Training for the next INSET day will also be important, as it may be hard to prioritise one specific area. As a compromise, you could have an ESOL morning or SEN afternoon, or decide that it would be more useful to look at one area in more detail and assign others to occur within after-school meeting hours or on future INSET days. Topics for consideration that may be brought up by all three members of staff could include: Involving Pakistani pupils in the curriculum, how to use resources effectively with students with Special Educational Needs, or sourcing culturally inclusive literacy and drama material.
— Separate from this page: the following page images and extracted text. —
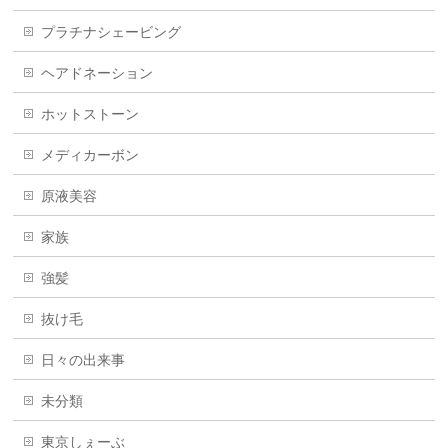
プラチナシェービング
ヘアドネーション
ホットストーン
メディカーボン
原液美容
家族
強髪
抜け毛
日々の出来事
未分類
東京しぇーぶ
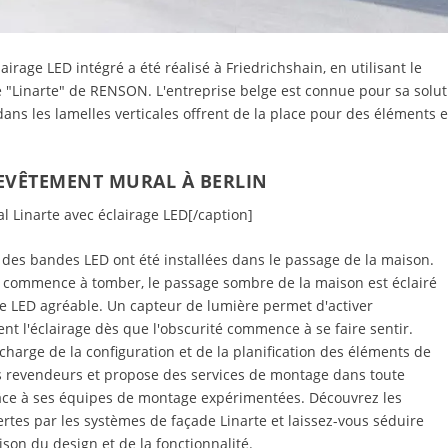
age LED intégré a été réalisé à Friedrichshain, en utilisant le
"Linarte" de RENSON. L'entreprise belge est connue pour sa solut
ans les lamelles verticales offrent de la place pour des éléments 
EVÊTEMENT MURAL À BERLIN
l Linarte avec éclairage LED[/caption]
 des bandes LED ont été installées dans le passage de la maison.
t commence à tomber, le passage sombre de la maison est éclairé
e LED agréable. Un capteur de lumière permet d'activer
t l'éclairage dès que l'obscurité commence à se faire sentir.
 charge de la configuration et de la planification des éléments de
s revendeurs et propose des services de montage dans toute
âce à ses équipes de montage expérimentées. Découvrez les
fertes par les systèmes de façade Linarte et laissez-vous séduire
son du design et de la fonctionnalité.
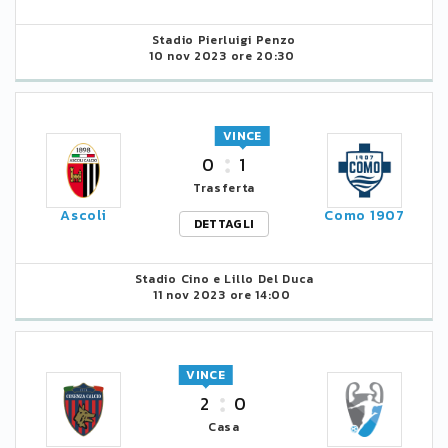
Stadio Pierluigi Penzo
10 nov 2023 ore 20:30
VINCE
0
1
Trasferta
Ascoli
Como 1907
DETTAGLI
Stadio Cino e Lillo Del Duca
11 nov 2023 ore 14:00
VINCE
2
0
Casa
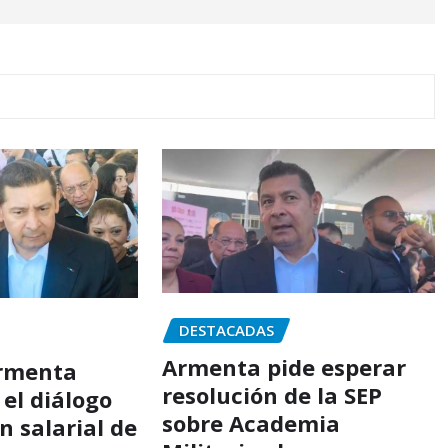
DESTACADAS
Armenta pide esperar
Armenta
resolución de la SEP
el diálogo
sobre Academia
ón salarial de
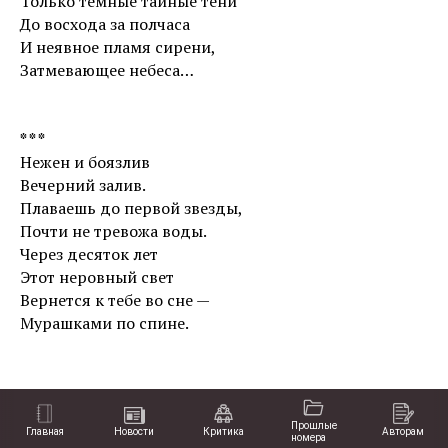
Только темные тайные тени
До восхода за полчаса
И неявное пламя сирени,
Затмевающее небеса…
* * *
Нежен и боязлив
Вечерний залив.
Плаваешь до первой звезды,
Почти не тревожа воды.
Через десяток лет
Этот неровный свет
Вернется к тебе во сне —
Мурашками по спине.
Прошлые
Главная
Новости
Критика
Авторам
номера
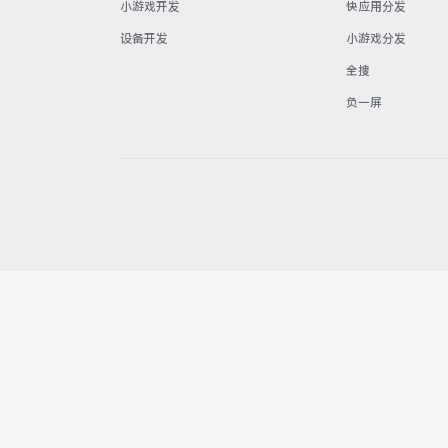
小游戏开发
快应用分发
设备开发
小游戏分发
全搜
负一屏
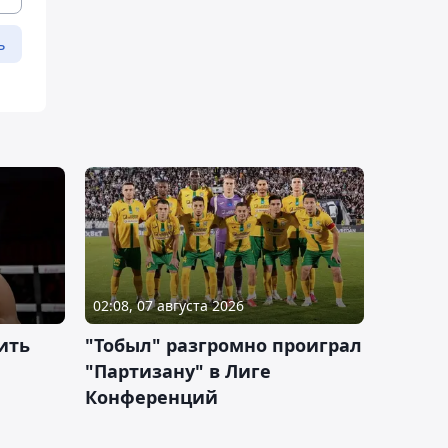
ь
02:08, 07 августа 2026
ить
"Тобыл" разгромно проиграл
"Партизану" в Лиге
Конференций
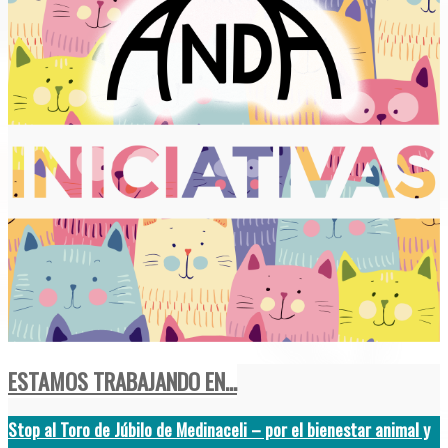
ESTAMOS TRABAJANDO EN...
Stop al Toro de Júbilo de Medinaceli – por el bienestar animal y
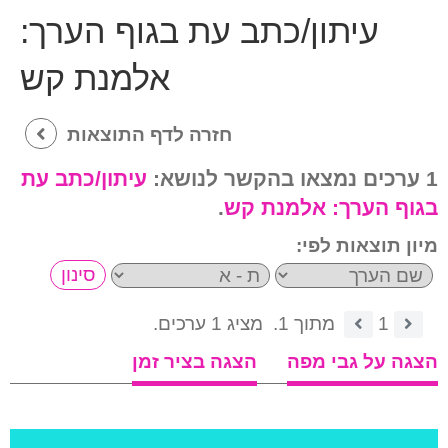
עיתון/כתב עת בגוף הערך:
אלמנת קש
חזרה לדף התוצאות
1 ערכים נמצאו בהקשר לנושא:
עיתון/כתב עת
בגוף הערך:
אלמנת קש
.
מיון תוצאות לפי:
1
מתוך 1.
מציג 1 ערכים.
הצגה על גבי מפה
הצגה בציר זמן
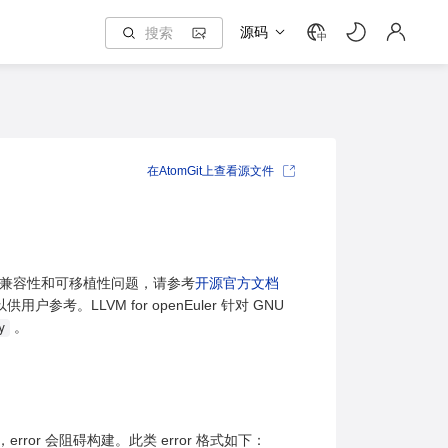
源码
中
在AtomGit上查看源文件
的常见兼容性和可移植性问题，请参考
开源官方文档
户参考。LLVM for openEuler 针对 GNU
。
y
，error 会阻碍构建。此类 error 格式如下：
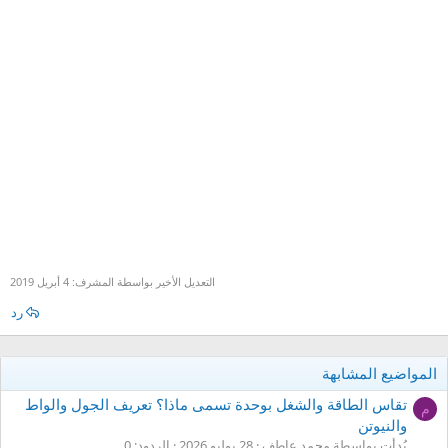
التعديل الأخير بواسطة المشرف:
4 أبريل 2019
رد
المواضيع المشابهة
تقاس الطاقة والشغل بوحدة تسمى ماذا؟ تعريف الجول والواط
م
والنيوتن
بُدأت بواسطة محمد عاطف
28 يوليو 2026
الردود: 0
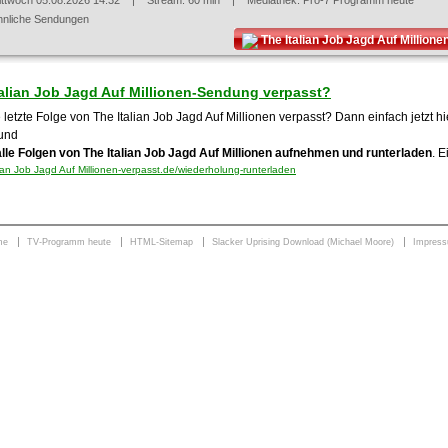
ittwoch 05.08.2026 14:32
| Stream: 60 min | Mediathek:
Pro-7 Programm heute
hnliche Sendungen
The Italian Job Jagd Auf Million
talian Job Jagd Auf Millionen-Sendung verpasst?
 letzte Folge von The Italian Job Jagd Auf Millionen verpasst? Dann einfach jetzt hi
und
alle Folgen von The Italian Job Jagd Auf Millionen aufnehmen und runterladen
. E
ian Job Jagd Auf Millionen-verpasst.de/wiederholung-runterladen
me
TV-Programm heute
HTML-Sitemap
Slacker Uprising Download (Michael Moore)
Impres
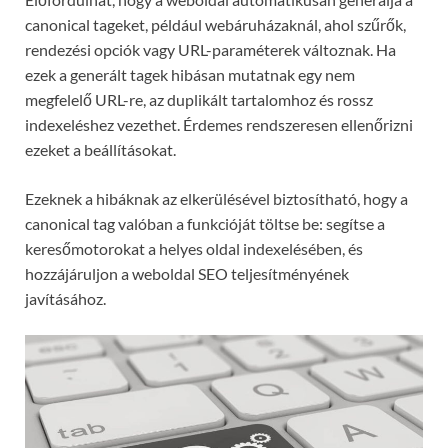
canonical tageket, például webáruházaknál, ahol szűrők,
rendezési opciók vagy URL-paraméterek változnak. Ha
ezek a generált tagek hibásan mutatnak egy nem
megfelelő URL-re, az duplikált tartalomhoz és rossz
indexeléshez vezethet. Érdemes rendszeresen ellenőrizni
ezeket a beállításokat.
Ezeknek a hibáknak az elkerülésével biztosítható, hogy a
canonical tag valóban a funkcióját töltse be: segítse a
keresőmotorokat a helyes oldal indexelésében, és
hozzájáruljon a weboldal SEO teljesítményének
javításához.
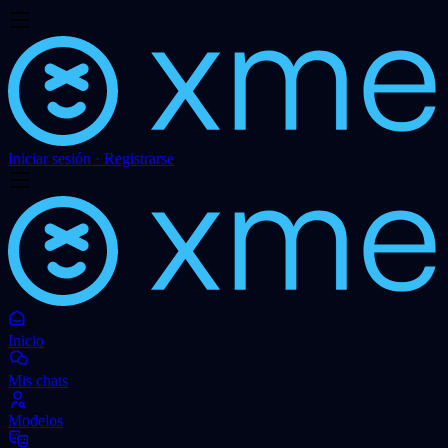
Iniciar sesión · Registrarse
Inicio
Mis chats
Modelos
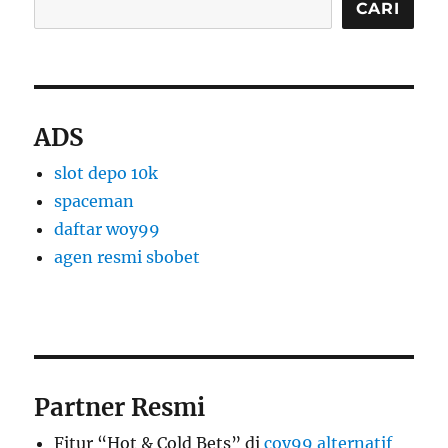
CARI
ADS
slot depo 10k
spaceman
daftar woy99
agen resmi sbobet
Partner Resmi
Fitur “Hot & Cold Bets” di
coy99 alternatif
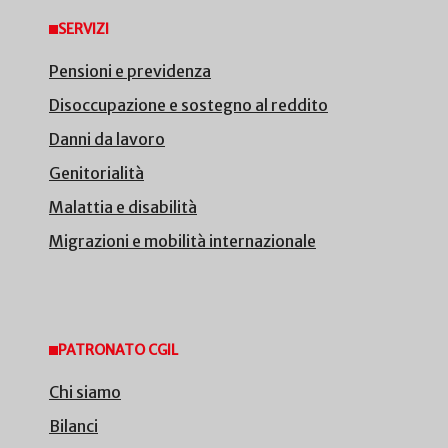
SERVIZI
Pensioni e previdenza
Disoccupazione e sostegno al reddito
Danni da lavoro
Genitorialità
Malattia e disabilità
Migrazioni e mobilità internazionale
PATRONATO CGIL
Chi siamo
Bilanci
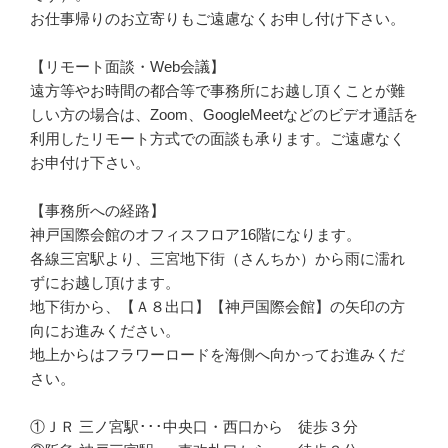
お仕事帰りのお立寄りもご遠慮なくお申し付け下さい。
【リモート面談・Web会議】
遠方等やお時間の都合等で事務所にお越し頂くことが難
しい方の場合は、Zoom、GoogleMeetなどのビデオ通話を
利用したリモート方式での面談も承ります。ご遠慮なく
お申付け下さい。
【事務所への経路】
神戸国際会館のオフィスフロア16階になります。
各線三宮駅より、三宮地下街（さんちか）から雨に濡れ
ずにお越し頂けます。
地下街から、【Ａ８出口】【神戸国際会館】の矢印の方
向にお進みください。
地上からはフラワーロードを海側へ向かってお進みくだ
さい。
①ＪＲ 三ノ宮駅･･･中央口・西口から 徒歩３分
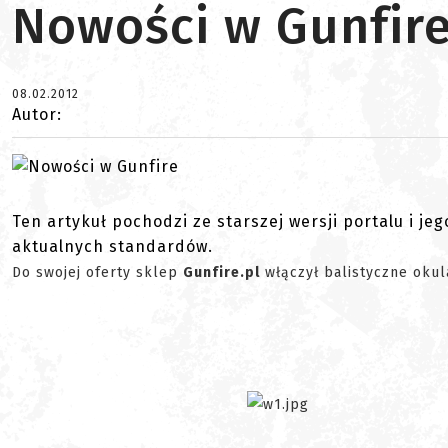
Nowości w Gunfir
08.02.2012
Autor:
Ten artykuł pochodzi ze starszej wersji portalu i je
aktualnych standardów.
Do swojej oferty sklep
Gunfire.pl
włączył balistyczne okul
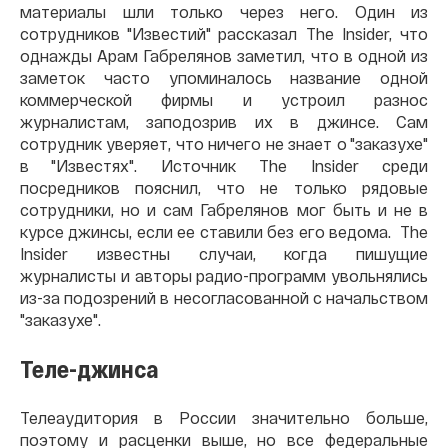
материалы шли только через него. Один из
сотрудников "Известий" рассказал The Insider, что
однажды Арам Габрелянов заметил, что в одной из
заметок часто упоминалось название одной
коммерческой фирмы и устроил разнос
журналистам, заподозрив их в джинсе. Сам
сотрудник уверяет, что ничего не знает о "заказухе"
в "Известях". Источник The Insider среди
посредников пояснил, что не только рядовые
сотрудники, но и сам Габрелянов мог быть и не в
курсе джинсы, если ее ставили без его ведома. The
Insider известны случаи, когда пишущие
журналисты и авторы радио-программ увольнялись
из-за подозрений в несогласованной с начальством
"заказухе".
Теле-джинса
Телеаудитория в России значительно больше,
поэтому и расценки выше, но все федеральные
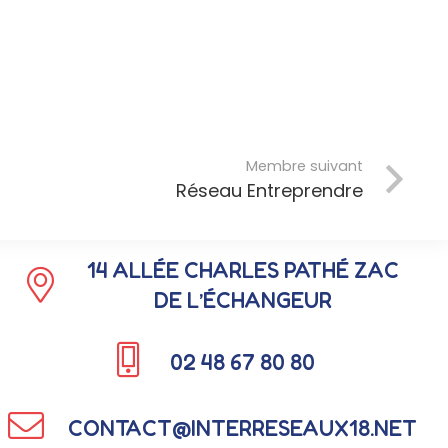
Membre suivant
Réseau Entreprendre
COORDONNÉES
14 ALLÉE CHARLES PATHÉ ZAC
DE L’ÉCHANGEUR
02 48 67 80 80
CONTACT@INTERRESEAUX18.NET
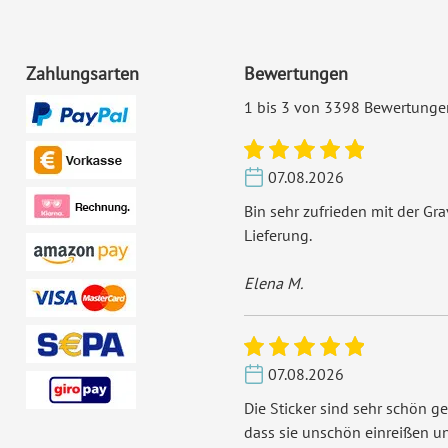
Zahlungsarten
Bewertungen
1 bis 3 von 3398 Bewertunge
07.08.2026
Bin sehr zufrieden mit der Gr
Lieferung.
Elena M.
07.08.2026
Die Sticker sind sehr schön ge
dass sie unschön einreißen u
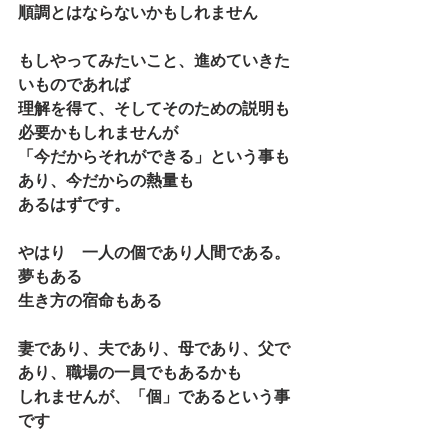
順調とはならないかもしれません
もしやってみたいこと、進めていきた
いものであれば
理解を得て、そしてそのための説明も
必要かもしれませんが
「今だからそれができる」という事も
あり、今だからの熱量も
あるはずです。
やはり　一人の個であり人間である。
夢もある
生き方の宿命もある
妻であり、夫であり、母であり、父で
あり、職場の一員でもあるかも
しれませんが、「個」であるという事
です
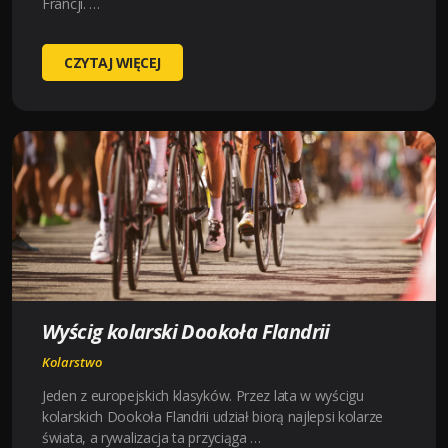
Francji. …
WYŚCIG
CZYTAJ WIĘCEJ
KOLARSKI
PARYŻ
–
ROUBAIX
Wyścig kolarski Dookoła Flandrii
Kolarstwo
Jeden z europejskich klasyków. Przez lata w wyścigu
kolarskich Dookoła Flandrii udział biorą najlepsi kolarze
świata, a rywalizacja ta przyciąga …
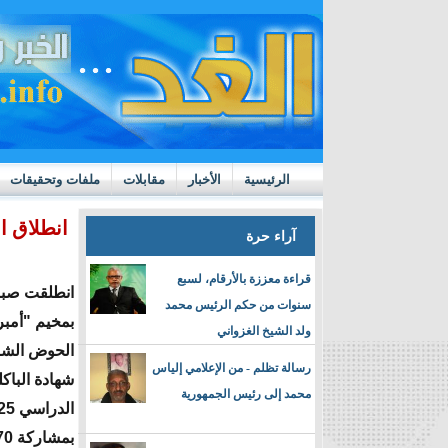
الرئيسية
الأخبار
مقابلات
ملفات وتحقيقات
ttps://m.youtube.com/watch?v=GN10qW4W4hQ
انطلاق ا
آراء حرة
قراءة معززة بالأرقام، لسبع
انطلقت صباح 
سنوات من حكم الرئيس محمد
بمخيم "أمبر
ولد الشيخ الغزواني
الحوض الشر
رسالة تظلم - من الإعلامي إلياس
شهادة الباكل
محمد إلى رئيس الجمهورية
بمشاركة 70 مترشحا.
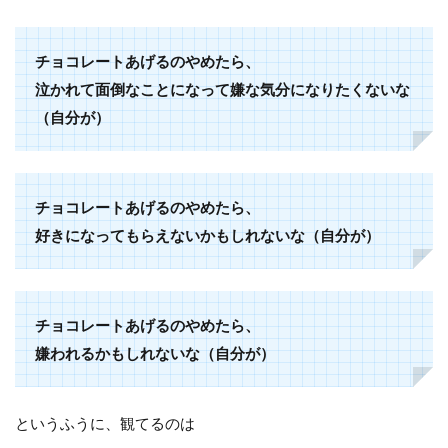
チョコレートあげるのやめたら、
泣かれて面倒なことになって嫌な気分になりたくないな
（自分が）
チョコレートあげるのやめたら、
好きになってもらえないかもしれないな（自分が）
チョコレートあげるのやめたら、
嫌われるかもしれないな（自分が）
というふうに、観てるのは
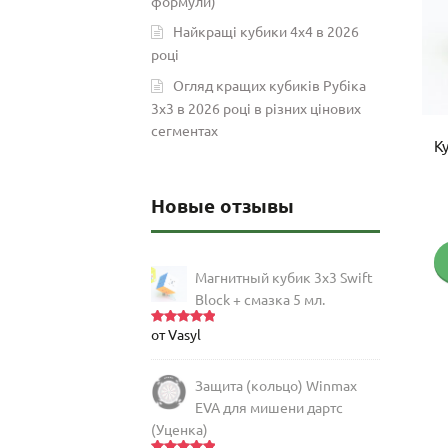
формули)
Найкращі кубики 4х4 в 2026
році
Огляд кращих кубиків Рубіка
3х3 в 2026 році в різних цінових
сегментах
Розумний кубик GAN i4 Maglev
К
(Android, IOS)
РОЗПРОДАЖ!
Новые отзывы
Оригінальна
Пото
4,575
грн
4,075
грн
ціна:
ціна:
Магнитный кубик 3х3 Swift
Купити
4,575 грн.
4,075 
Block + смазка 5 мл.
от Vasyl
Оценка
5
из 5
Защита (кольцо) Winmax
EVA для мишени дартс
(Уценка)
Regarding staffing, an HLTA is most likely to be a popular choice because they can cover classes and the rest of the time assist with specific SEN and ESOL pupils and groups. Being able to take groups without the supervision of a teacher could be valuable since it occasionally frees up either Kate, Seamus or yourself to act in a TA role and offer targeted intervention or other support (or even catch up on training). Examples of essential criteria could be: Secure subject knowledge of secondary English, History and Drama and used to working with pupils with a range of ESOL and SEN needs. Examples of desirable criteria could be: Knows some Pakistani or Cantonese, or having previously worked with Visually Impaired or autistic pupils. The emphasis you place on the new member of staff being able to support your visually impaired pupil will largely depend on how resilient the school's contingency plans are: if your dedicated TA was suddenly ill, would there be any alternative support? You may even decide that too much of the provision for this pupil is tied up in one individual, when more of his needs should be met through your regular teaching plan.